> [Task directions]:
Would you give the entries below again, precisely as they are written?

> [Extracted data]:

= Beginning of Section =

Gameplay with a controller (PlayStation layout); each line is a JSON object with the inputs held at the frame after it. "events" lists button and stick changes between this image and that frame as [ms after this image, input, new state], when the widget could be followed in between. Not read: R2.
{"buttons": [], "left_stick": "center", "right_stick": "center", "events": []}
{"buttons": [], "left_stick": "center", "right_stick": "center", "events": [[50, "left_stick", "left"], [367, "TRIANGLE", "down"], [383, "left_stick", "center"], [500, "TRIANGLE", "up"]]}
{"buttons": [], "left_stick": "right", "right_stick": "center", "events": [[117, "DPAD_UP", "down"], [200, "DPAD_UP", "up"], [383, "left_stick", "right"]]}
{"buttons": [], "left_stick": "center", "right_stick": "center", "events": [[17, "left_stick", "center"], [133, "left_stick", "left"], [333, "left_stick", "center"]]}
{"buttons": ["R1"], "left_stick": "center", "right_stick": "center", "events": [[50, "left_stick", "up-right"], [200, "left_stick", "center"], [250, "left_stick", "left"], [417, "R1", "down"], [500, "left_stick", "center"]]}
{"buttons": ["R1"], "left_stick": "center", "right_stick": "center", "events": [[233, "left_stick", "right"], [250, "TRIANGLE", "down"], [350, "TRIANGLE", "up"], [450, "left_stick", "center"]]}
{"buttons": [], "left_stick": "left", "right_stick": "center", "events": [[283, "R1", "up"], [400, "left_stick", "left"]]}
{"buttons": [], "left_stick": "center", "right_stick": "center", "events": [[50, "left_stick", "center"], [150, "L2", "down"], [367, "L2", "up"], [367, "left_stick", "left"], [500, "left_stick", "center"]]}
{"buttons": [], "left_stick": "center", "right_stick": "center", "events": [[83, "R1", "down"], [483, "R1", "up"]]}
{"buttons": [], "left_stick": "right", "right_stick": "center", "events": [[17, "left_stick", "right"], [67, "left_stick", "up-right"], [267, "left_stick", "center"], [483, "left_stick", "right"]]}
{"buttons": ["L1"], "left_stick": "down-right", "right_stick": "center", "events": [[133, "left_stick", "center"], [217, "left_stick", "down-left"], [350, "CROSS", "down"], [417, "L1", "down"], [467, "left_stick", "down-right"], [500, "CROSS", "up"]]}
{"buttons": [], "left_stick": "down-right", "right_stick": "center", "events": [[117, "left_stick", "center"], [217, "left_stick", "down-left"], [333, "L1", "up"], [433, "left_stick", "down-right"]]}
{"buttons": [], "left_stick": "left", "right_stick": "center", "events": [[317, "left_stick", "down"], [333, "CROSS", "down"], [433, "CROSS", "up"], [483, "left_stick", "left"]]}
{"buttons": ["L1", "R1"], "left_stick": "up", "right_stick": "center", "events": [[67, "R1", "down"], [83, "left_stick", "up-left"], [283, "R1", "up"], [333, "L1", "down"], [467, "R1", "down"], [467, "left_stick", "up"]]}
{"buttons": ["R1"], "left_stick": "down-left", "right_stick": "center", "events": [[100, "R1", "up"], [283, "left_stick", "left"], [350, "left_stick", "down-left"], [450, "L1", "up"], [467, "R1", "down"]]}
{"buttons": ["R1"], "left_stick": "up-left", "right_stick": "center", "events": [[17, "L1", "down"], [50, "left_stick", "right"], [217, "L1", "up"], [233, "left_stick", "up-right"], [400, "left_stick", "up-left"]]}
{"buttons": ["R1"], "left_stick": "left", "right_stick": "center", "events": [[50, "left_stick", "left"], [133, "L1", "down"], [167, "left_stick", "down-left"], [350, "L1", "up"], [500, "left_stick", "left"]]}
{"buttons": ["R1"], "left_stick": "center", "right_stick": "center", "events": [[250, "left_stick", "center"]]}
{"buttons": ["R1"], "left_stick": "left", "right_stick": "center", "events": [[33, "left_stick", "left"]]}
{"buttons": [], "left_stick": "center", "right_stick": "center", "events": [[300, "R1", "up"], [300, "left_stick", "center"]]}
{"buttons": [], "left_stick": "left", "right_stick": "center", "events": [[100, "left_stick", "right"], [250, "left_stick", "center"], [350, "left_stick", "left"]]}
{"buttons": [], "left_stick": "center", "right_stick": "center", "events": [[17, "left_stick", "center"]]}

= End of Section =

> [Exercise answer]:
Gameplay with a controller (PlayStation layout); each line is a JSON object with the inputs held at the frame after it. "events" lists button and stick changes between this image and that frame as [ms after this image, input, new state], when the widget could be followed in between. Not read: R2.
{"buttons": [], "left_stick": "center", "right_stick": "center", "events": []}
{"buttons": [], "left_stick": "center", "right_stick": "center", "events": [[50, "left_stick", "left"], [367, "TRIANGLE", "down"], [383, "left_stick", "center"], [500, "TRIANGLE", "up"]]}
{"buttons": [], "left_stick": "right", "right_stick": "center", "events": [[117, "DPAD_UP", "down"], [200, "DPAD_UP", "up"], [383, "left_stick", "right"]]}
{"buttons": [], "left_stick": "center", "right_stick": "center", "events": [[17, "left_stick", "center"], [133, "left_stick", "left"], [333, "left_stick", "center"]]}
{"buttons": ["R1"], "left_stick": "center", "right_stick": "center", "events": [[50, "left_stick", "up-right"], [200, "left_stick", "center"], [250, "left_stick", "left"], [417, "R1", "down"], [500, "left_stick", "center"]]}
{"buttons": ["R1"], "left_stick": "center", "right_stick": "center", "events": [[233, "left_stick", "right"], [250, "TRIANGLE", "down"], [350, "TRIANGLE", "up"], [450, "left_stick", "center"]]}
{"buttons": [], "left_stick": "left", "right_stick": "center", "events": [[283, "R1", "up"], [400, "left_stick", "left"]]}
{"buttons": [], "left_stick": "center", "right_stick": "center", "events": [[50, "left_stick", "center"], [150, "L2", "down"], [367, "L2", "up"], [367, "left_stick", "left"], [500, "left_stick", "center"]]}
{"buttons": [], "left_stick": "center", "right_stick": "center", "events": [[83, "R1", "down"], [483, "R1", "up"]]}
{"buttons": [], "left_stick": "right", "right_stick": "center", "events": [[17, "left_stick", "right"], [67, "left_stick", "up-right"], [267, "left_stick", "center"], [483, "left_stick", "right"]]}
{"buttons": ["L1"], "left_stick": "down-right", "right_stick": "center", "events": [[133, "left_stick", "center"], [217, "left_stick", "down-left"], [350, "CROSS", "down"], [417, "L1", "down"], [467, "left_stick", "down-right"], [500, "CROSS", "up"]]}
{"buttons": [], "left_stick": "down-right", "right_stick": "center", "events": [[117, "left_stick", "center"], [217, "left_stick", "down-left"], [333, "L1", "up"], [433, "left_stick", "down-right"]]}
{"buttons": [], "left_stick": "left", "right_stick": "center", "events": [[317, "left_stick", "down"], [333, "CROSS", "down"], [433, "CROSS", "up"], [483, "left_stick", "left"]]}
{"buttons": ["L1", "R1"], "left_stick": "up", "right_stick": "center", "events": [[67, "R1", "down"], [83, "left_stick", "up-left"], [283, "R1", "up"], [333, "L1", "down"], [467, "R1", "down"], [467, "left_stick", "up"]]}
{"buttons": ["R1"], "left_stick": "down-left", "right_stick": "center", "events": [[100, "R1", "up"], [283, "left_stick", "left"], [350, "left_stick", "down-left"], [450, "L1", "up"], [467, "R1", "down"]]}
{"buttons": ["R1"], "left_stick": "up-left", "right_stick": "center", "events": [[17, "L1", "down"], [50, "left_stick", "right"], [217, "L1", "up"], [233, "left_stick", "up-right"], [400, "left_stick", "up-left"]]}
{"buttons": ["R1"], "left_stick": "left", "right_stick": "center", "events": [[50, "left_stick", "left"], [133, "L1", "down"], [167, "left_stick", "down-left"], [350, "L1", "up"], [500, "left_stick", "left"]]}
{"buttons": ["R1"], "left_stick": "center", "right_stick": "center", "events": [[250, "left_stick", "center"]]}
{"buttons": ["R1"], "left_stick": "left", "right_stick": "center", "events": [[33, "left_stick", "left"]]}
{"buttons": [], "left_stick": "center", "right_stick": "center", "events": [[300, "R1", "up"], [300, "left_stick", "center"]]}
{"buttons": [], "left_stick": "left", "right_stick": "center", "events": [[100, "left_stick", "right"], [250, "left_stick", "center"], [350, "left_stick", "left"]]}
{"buttons": [], "left_stick": "center", "right_stick": "center", "events": [[17, "left_stick", "center"]]}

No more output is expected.